* What the exercise asks:
All records below must be written out exactly, with the pictures excluded.

════════════════════

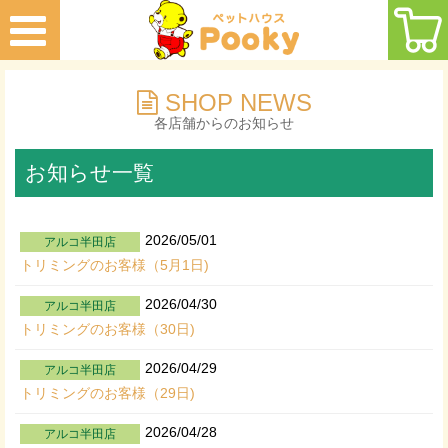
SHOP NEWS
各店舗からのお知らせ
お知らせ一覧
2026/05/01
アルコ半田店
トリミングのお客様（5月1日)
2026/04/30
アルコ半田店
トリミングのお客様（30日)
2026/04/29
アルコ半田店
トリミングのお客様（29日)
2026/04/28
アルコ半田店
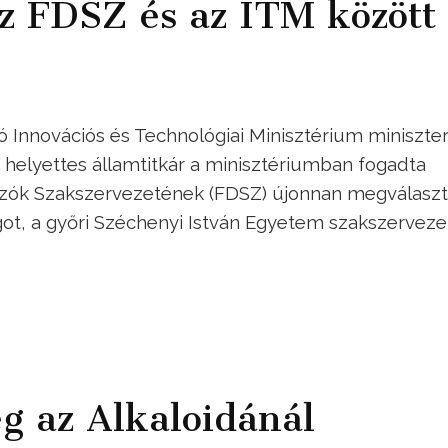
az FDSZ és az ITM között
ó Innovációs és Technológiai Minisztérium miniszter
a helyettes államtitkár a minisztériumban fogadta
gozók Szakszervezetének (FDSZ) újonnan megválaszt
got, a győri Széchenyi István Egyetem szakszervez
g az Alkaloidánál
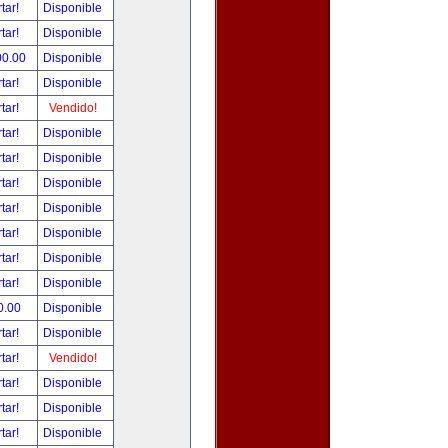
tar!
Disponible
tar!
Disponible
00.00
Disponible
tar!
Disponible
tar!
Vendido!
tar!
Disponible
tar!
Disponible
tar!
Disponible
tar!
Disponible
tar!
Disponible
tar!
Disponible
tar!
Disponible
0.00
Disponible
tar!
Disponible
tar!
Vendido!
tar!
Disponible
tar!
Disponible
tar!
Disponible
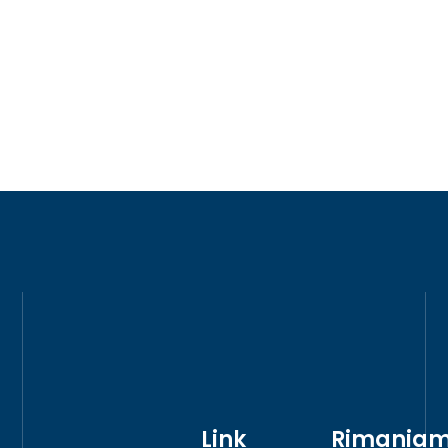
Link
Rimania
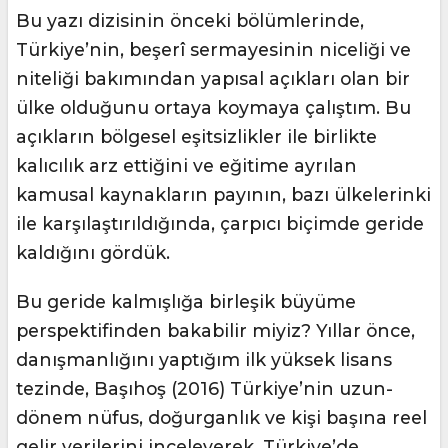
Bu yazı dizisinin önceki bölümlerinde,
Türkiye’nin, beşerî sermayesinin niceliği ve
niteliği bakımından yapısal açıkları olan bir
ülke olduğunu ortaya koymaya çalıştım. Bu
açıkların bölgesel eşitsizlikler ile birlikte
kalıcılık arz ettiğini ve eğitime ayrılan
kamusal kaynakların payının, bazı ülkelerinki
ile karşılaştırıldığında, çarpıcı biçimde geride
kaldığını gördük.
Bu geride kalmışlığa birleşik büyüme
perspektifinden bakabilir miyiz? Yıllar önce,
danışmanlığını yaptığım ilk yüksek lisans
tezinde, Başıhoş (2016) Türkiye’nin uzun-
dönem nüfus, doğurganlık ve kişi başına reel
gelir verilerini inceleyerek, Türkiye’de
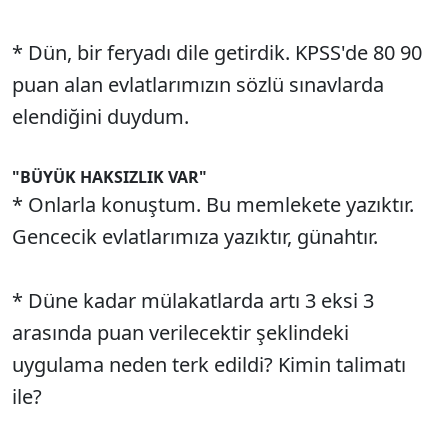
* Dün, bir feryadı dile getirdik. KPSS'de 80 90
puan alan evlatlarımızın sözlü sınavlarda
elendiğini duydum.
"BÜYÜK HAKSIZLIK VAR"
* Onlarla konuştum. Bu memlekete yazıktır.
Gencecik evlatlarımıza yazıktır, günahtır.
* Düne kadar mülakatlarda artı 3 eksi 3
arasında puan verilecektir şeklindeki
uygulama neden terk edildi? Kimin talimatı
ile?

════════════════════

* Answer:
SHOP NEWS
各店舗からのお知らせ
お知らせ一覧
2026/05/01
アルコ半田店
トリミングのお客様（5月1日)
2026/04/30
アルコ半田店
トリミングのお客様（30日)
2026/04/29
アルコ半田店
トリミングのお客様（29日)
2026/04/28
アルコ半田店
az FDSZ és az ITM között
ó Innovációs és Technológiai Minisztérium miniszter
a helyettes államtitkár a minisztériumban fogadta
gozók Szakszervezetének (FDSZ) újonnan megválaszt
got, a győri Széchenyi István Egyetem szakszervez
g az Alkaloidánál
tar!
Disponible
tar!
Disponible
00.00
Disponible
tar!
Disponible
tar!
Vendido!
tar!
Disponible
tar!
Disponible
tar!
Disponible
tar!
Disponible
tar!
Disponible
tar!
Disponible
tar!
Disponible
0.00
Disponible
tar!
Disponible
tar!
Vendido!
tar!
Disponible
tar!
Disponible
tar!
Disponible
Link
Rimania
Bu yazı dizisinin önceki bölümlerinde,
Türkiye’nin, beşerî sermayesinin niceliği ve
niteliği bakımından yapısal açıkları olan bir
ülke olduğunu ortaya koymaya çalıştım. Bu
açıkların bölgesel eşitsizlikler ile birlikte
kalıcılık arz ettiğini ve eğitime ayrılan
kamusal kaynakların payının, bazı ülkelerinki
ile karşılaştırıldığında, çarpıcı biçimde geride
kaldığını gördük.
Bu geride kalmışlığa birleşik büyüme
perspektifinden bakabilir miyiz? Yıllar önce,
danışmanlığını yaptığım ilk yüksek lisans
tezinde, Başıhoş (2016) Türkiye’nin uzun-
dönem nüfus, doğurganlık ve kişi başına reel
gelir verilerini inceleyerek, Türkiye’de
* Dün, bir feryadı dile getirdik. KPSS'de 80 90
puan alan evlatlarımızın sözlü sınavlarda
elendiğini duydum.
"BÜYÜK HAKSIZLIK VAR"
* Onlarla konuştum. Bu memlekete yazıktır.
Gencecik evlatlarımıza yazıktır, günahtır.
* Düne kadar mülakatlarda artı 3 eksi 3
arasında puan verilecektir şeklindeki
uygulama neden terk edildi? Kimin talimatı
ile?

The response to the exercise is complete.